I've written about my love of Law and Order, but even I didn't realize how strong its grip on me is. I reviewed my viewing history on Netflix and counted at least 6 episodes one day. The episodes run about 40 minutes, so that's 6 x 40 = 240 minutes or 4 hours. Four hours. Watching Law and Order. One day. That's a lot of Law and Order. I've almost watched everything that Netflix has available. By some strange quirk, I am unable to enjoy watching these out of order, so I'm happy and lucky that Netflix doesn't have everything up to the current season, so I have to wait and can't get hooked to watching it on television.

Another form of media binging is blogs. There are several blogs that I follow and a few that I've started reading backwards, forwards, crosswise and inside out. Christine Kane's beautiful blog is one such. I'm enjoying jumping from post-to-post, reading related entries and then jumping to another random one. This binging seems a bit healthier than food or alcohol or television, but I am aware that I am not and could not possibly be digesting all that is coming at me. Would it be better to miss some posts in order to really ruminate on another?

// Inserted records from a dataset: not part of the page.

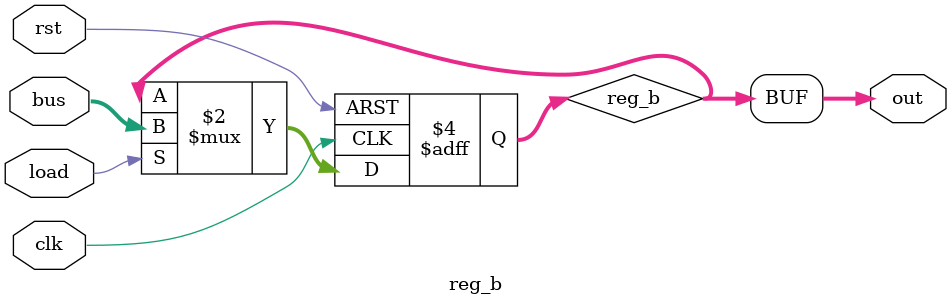
<source format=v>
module reg_b(
	input clk,
	input rst,
	input load,
	input[7:0] bus,
	output[7:0] out
);

reg[7:0] reg_b;

always @(posedge clk, posedge rst) begin
	if (rst) begin
		reg_b <= 8'b0;
	end else if (load) begin
		reg_b <= bus;
	end
end

assign out = reg_b;

endmodule



</source>
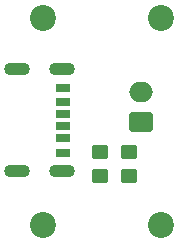
<source format=gts>
G04 #@! TF.GenerationSoftware,KiCad,Pcbnew,(6.0.0)*
G04 #@! TF.CreationDate,2023-03-26T21:44:28-04:00*
G04 #@! TF.ProjectId,stroboscope_usb_c_0v1,7374726f-626f-4736-936f-70655f757362,rev?*
G04 #@! TF.SameCoordinates,Original*
G04 #@! TF.FileFunction,Soldermask,Top*
G04 #@! TF.FilePolarity,Negative*
%FSLAX46Y46*%
G04 Gerber Fmt 4.6, Leading zero omitted, Abs format (unit mm)*
G04 Created by KiCad (PCBNEW (6.0.0)) date 2023-03-26 21:44:28*
%MOMM*%
%LPD*%
G01*
G04 APERTURE LIST*
G04 Aperture macros list*
%AMRoundRect*
0 Rectangle with rounded corners*
0 $1 Rounding radius*
0 $2 $3 $4 $5 $6 $7 $8 $9 X,Y pos of 4 corners*
0 Add a 4 corners polygon primitive as box body*
4,1,4,$2,$3,$4,$5,$6,$7,$8,$9,$2,$3,0*
0 Add four circle primitives for the rounded corners*
1,1,$1+$1,$2,$3*
1,1,$1+$1,$4,$5*
1,1,$1+$1,$6,$7*
1,1,$1+$1,$8,$9*
0 Add four rect primitives between the rounded corners*
20,1,$1+$1,$2,$3,$4,$5,0*
20,1,$1+$1,$4,$5,$6,$7,0*
20,1,$1+$1,$6,$7,$8,$9,0*
20,1,$1+$1,$8,$9,$2,$3,0*%
G04 Aperture macros list end*
%ADD10C,2.200000*%
%ADD11RoundRect,0.250000X0.450000X-0.350000X0.450000X0.350000X-0.450000X0.350000X-0.450000X-0.350000X0*%
%ADD12R,1.200000X0.700000*%
%ADD13R,1.200000X0.760000*%
%ADD14R,1.200000X0.800000*%
%ADD15O,2.200000X1.100000*%
%ADD16RoundRect,0.250000X0.750000X-0.600000X0.750000X0.600000X-0.750000X0.600000X-0.750000X-0.600000X0*%
%ADD17O,2.000000X1.700000*%
G04 APERTURE END LIST*
D10*
X130000000Y-102500000D03*
D11*
X124764800Y-98332800D03*
X124764800Y-96332800D03*
D10*
X120000000Y-102500000D03*
X120000000Y-85000000D03*
D11*
X127254000Y-98332800D03*
X127254000Y-96332800D03*
D10*
X130000000Y-85000000D03*
D12*
X121680000Y-93100000D03*
D13*
X121680000Y-95120000D03*
D14*
X121680000Y-96350000D03*
D12*
X121680000Y-94100000D03*
D13*
X121680000Y-92080000D03*
D14*
X121680000Y-90850000D03*
D15*
X117800000Y-89280000D03*
X117800000Y-97920000D03*
X121600000Y-89280000D03*
X121600000Y-97920000D03*
D16*
X128317800Y-93756800D03*
D17*
X128317800Y-91256800D03*
M02*

</source>
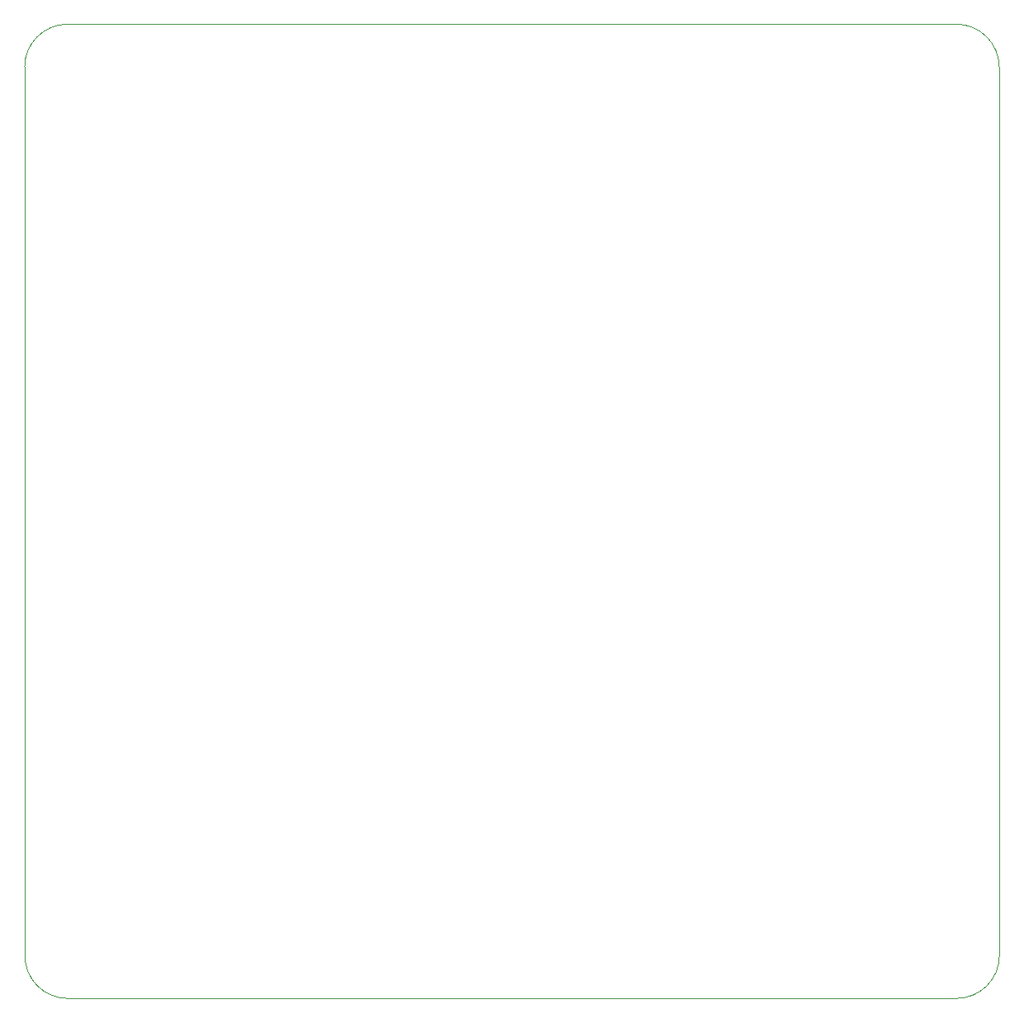
<source format=gm1>
G04 #@! TF.GenerationSoftware,KiCad,Pcbnew,8.0.1*
G04 #@! TF.CreationDate,2024-04-03T23:34:41-03:00*
G04 #@! TF.ProjectId,Breakout-68040,42726561-6b6f-4757-942d-36383034302e,rev?*
G04 #@! TF.SameCoordinates,Original*
G04 #@! TF.FileFunction,Profile,NP*
%FSLAX46Y46*%
G04 Gerber Fmt 4.6, Leading zero omitted, Abs format (unit mm)*
G04 Created by KiCad (PCBNEW 8.0.1) date 2024-04-03 23:34:41*
%MOMM*%
%LPD*%
G01*
G04 APERTURE LIST*
G04 #@! TA.AperFunction,Profile*
%ADD10C,0.050000*%
G04 #@! TD*
G04 APERTURE END LIST*
D10*
X22188732Y-54911270D02*
X22211270Y-146088730D01*
X117788730Y-50511270D02*
G75*
G02*
X122188730Y-54911270I-30J-4400030D01*
G01*
X26611270Y-150488730D02*
X117811270Y-150488730D01*
X122211270Y-146088730D02*
G75*
G02*
X117811270Y-150488670I-4399970J30D01*
G01*
X22188732Y-54911270D02*
G75*
G02*
X26588732Y-50511272I4399998J0D01*
G01*
X26588732Y-50511270D02*
X117788730Y-50511270D01*
X122188730Y-54911270D02*
X122211270Y-146088730D01*
X26611270Y-150488730D02*
G75*
G02*
X22211270Y-146088730I0J4400000D01*
G01*
M02*

</source>
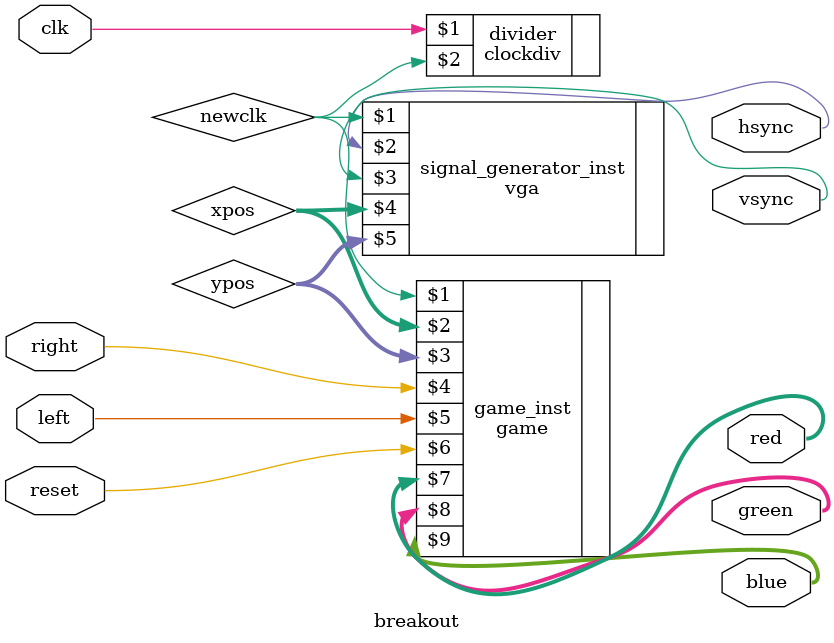
<source format=sv>

module breakout(
    input logic clk,
    input logic right,
    input logic left,
    input logic reset,
    output logic [2:0] red,
    output logic [2:0] green,
    output logic [2:0] blue,
    output logic hsync,
    output logic vsync
    );
    
logic newclk;
clockdiv divider( clk, newclk);
logic [9:0] xpos;
logic [9:0] ypos;
vga signal_generator_inst(newclk, hsync, vsync, xpos, ypos);
game game_inst(newclk, xpos, ypos, right, left, reset, red, green, blue);                                                                  

endmodule
</source>
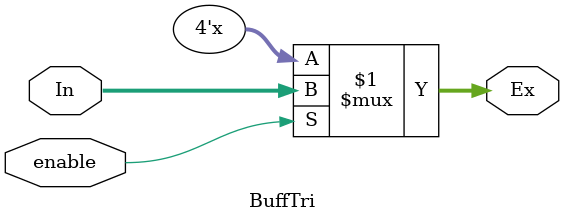
<source format=v>

module BuffTri(
  input wire enable,
  input wire [3:0]In,
  output wire [3:0]Ex);

    assign Ex = (enable) ? In:4'bz;
endmodule

</source>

Can one really get too much personal growth or spiritual work? When I stopped working with my transformational educator several years ago, I certainly thought so. I was a little "worked out" on that front - not quite burned out, but certainly overtrained and underexperienced. I felt like I needed to take some time to assimilate and practice all that I'd learned. It's been several years and seems like my quick attachment to this series might indicate readiness for another guide or more structured form of learning.

Teacher, I am ready, open and grateful for your kind and gentle lessons.